For the foregoing reasons, these assignments of error are meritless.

ASSIGNMENTS OF ERROR NOS. FOUR AND FIVE

Defendant contends that the trial court erred by failing to grant his motion for a mistrial made during closing argument when the prosecutor indirectly referred to defendant’s failure to testify at trial. The record reveals that defendant objected, moving for a mistrial, when the prosecutor remarked: “Trooper Leitz told you unequivocably (sic), uncontradicted, that it was the defendant, Wallace S. Pugh, who was operating the motor vehicle.”

*495The Louisiana Supreme Court has frequently upheld references made in closing argument that the state’s case stands un-controverted. See, e.g., State v. Latin, 412 So.2d 1357, 1362 (La.1982); State v. Sims, 346 So.2d 664, 669 (La.1977). In order to mandate a mistrial under Louisiana Code of Criminal Procedure article 770(3), the alleged reference must be intended to draw the attention of the jury to defendant’s failure to testify on his own behalf. State v. Smith, 433 So.2d 688, 697 (La.1983).

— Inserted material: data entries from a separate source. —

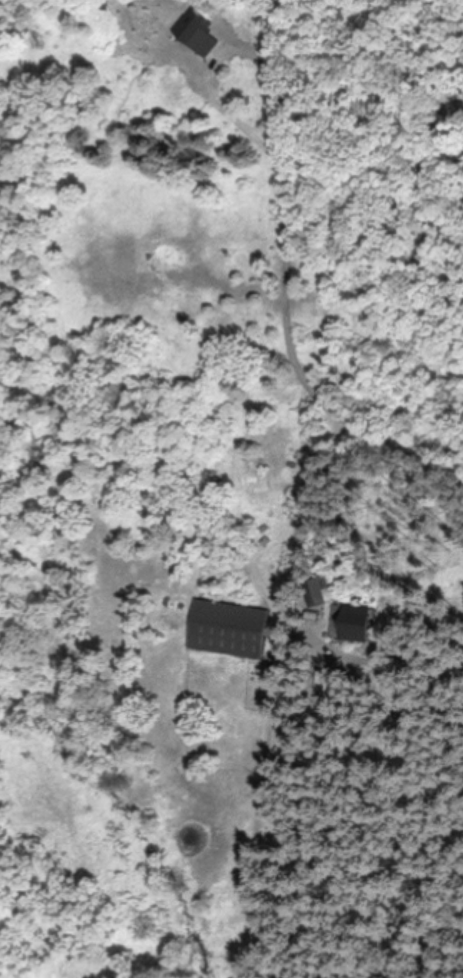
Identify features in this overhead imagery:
building: (99, 5)
building: (194, 33)
road: (289, 311)
building: (315, 592)
building: (354, 624)
building: (228, 630)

The prosecutor’s comment followed his conclusion that the state had carried its burden of proving all of the elements of the charged offense. It merely referred to defense counsel’s failure to offer evidence to rebut certain state evidence. It cannot be inferred that the prosecutor intended to emphasize defendant’s failure to take the stand.

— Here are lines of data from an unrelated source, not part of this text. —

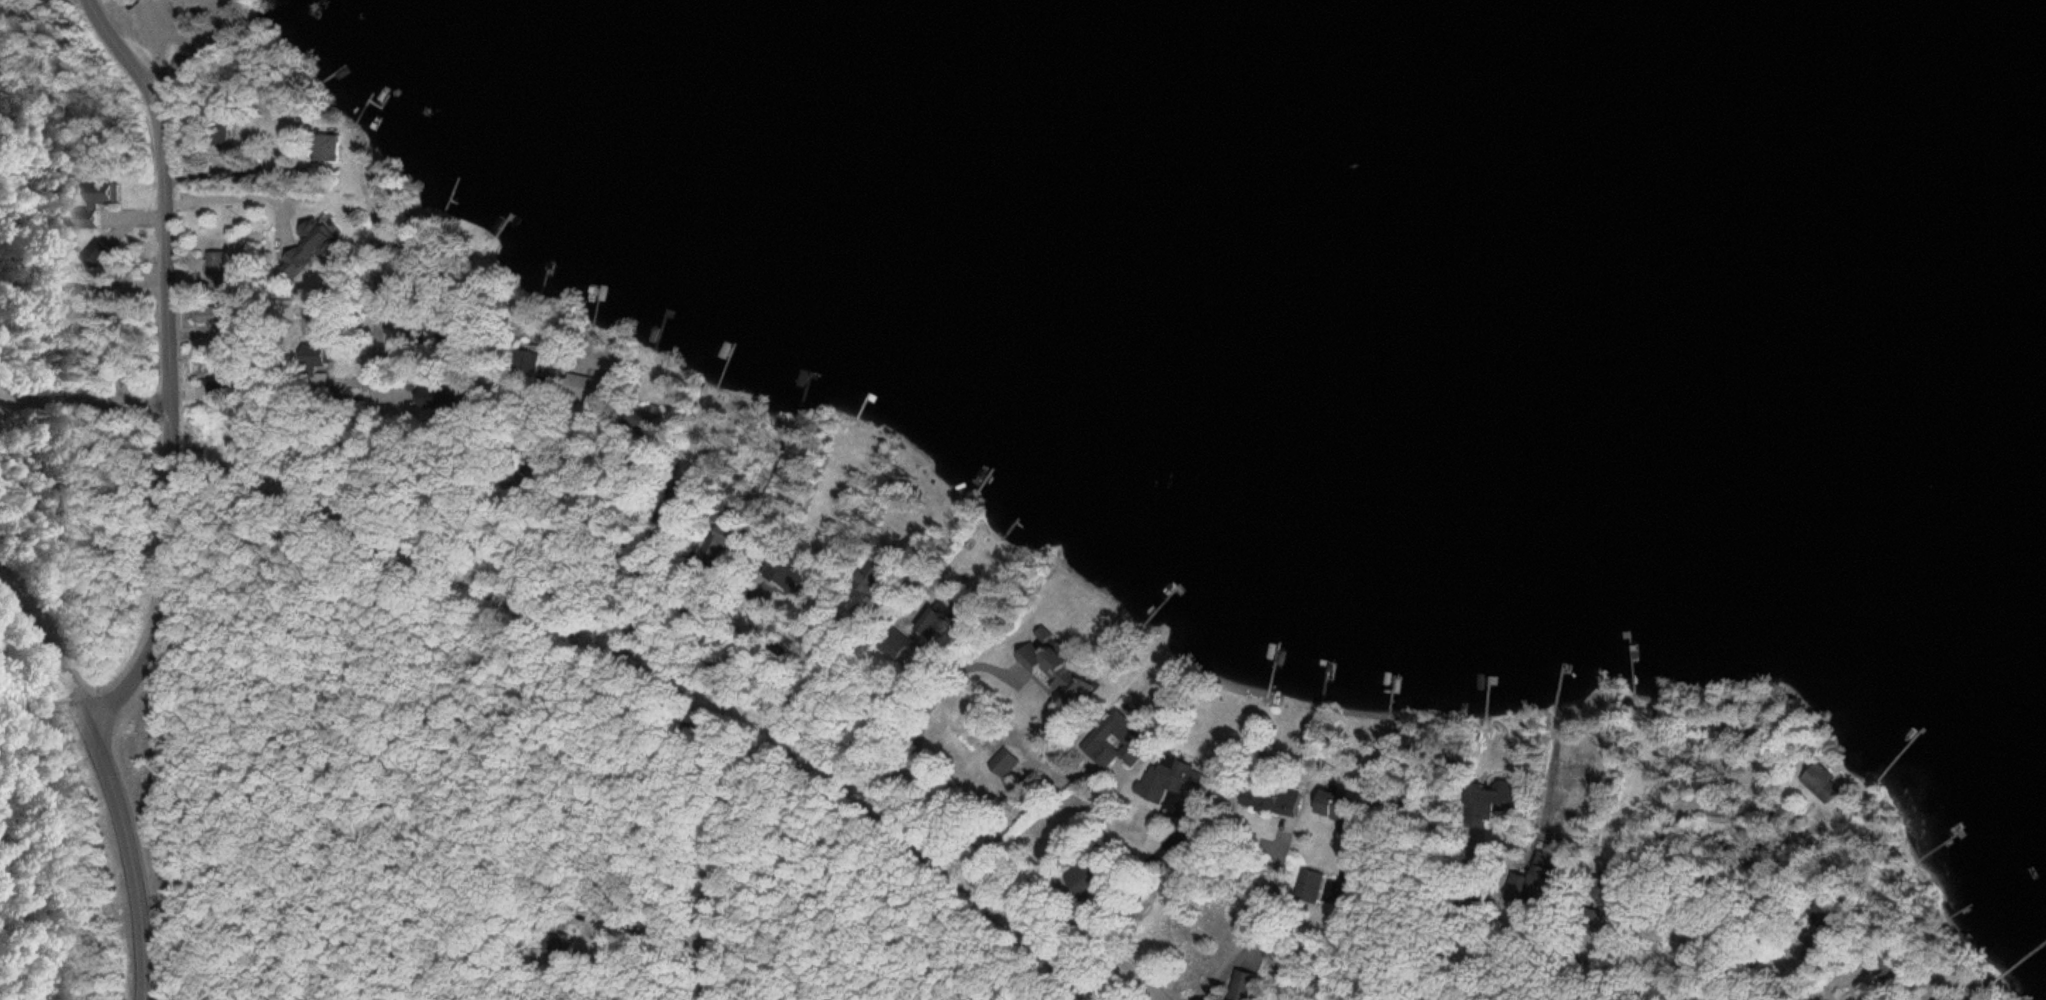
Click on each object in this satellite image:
parking lot: (179, 18)
road: (196, 47)
road: (170, 364)
road: (88, 402)
road: (353, 467)
road: (859, 757)
road: (114, 781)
building: (1159, 784)
building: (1239, 989)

Accordingly, these assignments of error lack merit.

ASSIGNMENT OF ERROR NO. SIX

Defendant requests a patent error review of the appellate record. Finding no patent errors, this assignment of error is meritless.

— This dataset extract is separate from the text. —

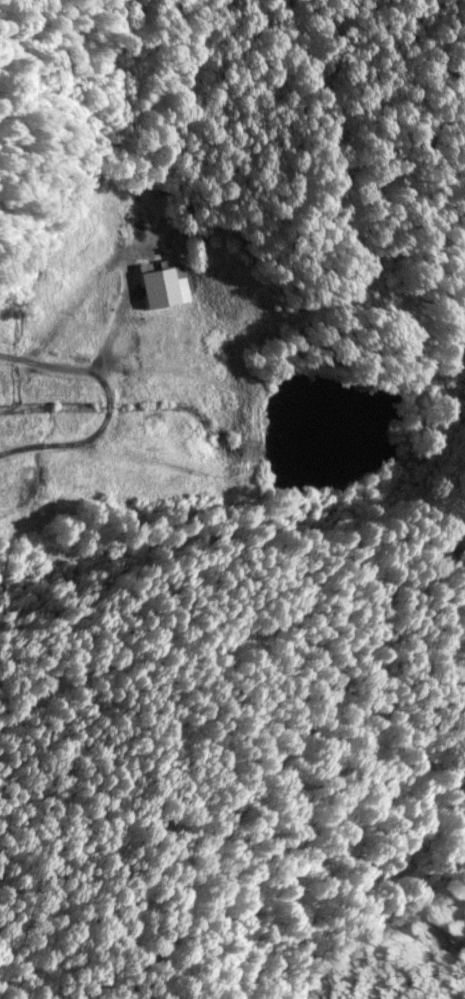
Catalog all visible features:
road: (299, 223)
building: (157, 289)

Accordingly, defendant’s conviction and sentence are affirmed.

AFFIRMED.

SAYOIE, J., dissents and assigns reasons.

. State v. Bass, 254 La. 83, 222 So.2d 865 (1969) and State v. Montgomery, 250 La. 326, 195 So.2d 285 (1967) are both cases where sentences for enhanced D.W.I. convictions were set aside. Montgomery was cited favorably in State v. Neal, 347 So.2d 1139, 1141 (La.1977). The disposition in Neal, the granting of a motion to quash, is grounded on the sequence of D.W.I. convictions. Neal has been legislatively overruled in that respect. See LSA-R.S. 14:98.

. Initially, defendant had no objection to state exhibit seven. Later, counsel objected to this exhibit because the certificates were attached by a staple to the copy of the record. Counsel stated that this was “not a proper enough certification.”






Dissenting Opinion

SAVOIE, Judge,

dissenting.

I respectfully dissent.

Defendant’s conviction of D.W.I. fourth offense is erroneous because it is based on a predicate conviction which is constitutionally infirm.

In conviction No. 110775 for second offense D.W.I. the state failed to obtain waiver of counsel prior to acceptance of defendant’s plea to the predicate offense. “An uncounseled D.W.I. conviction may not be used to enhance punishment on a subsequent offense, absent a knowing and intelligent waiver of counsel.” State v. Skeetoe, 501 So.2d 931 (La.App. 2nd Cir.1987) and cases cited therein. See also State v. Carson, 527 So.2d 1018 (La.App. 1st Cir. 1988).

I would, however, find defendant guilty of D.W.I. third offense because the record clearly supports such a conviction.

“When the evidence does not support a conviction of the crime charged, but supports a conviction on a lesser and included offense, this court is authorized to enter a judgment of guilty of the lesser and included offense.”

Skeetoe, 501 So.2d at 937.

For the above and foregoing reasons I respectfully dissent.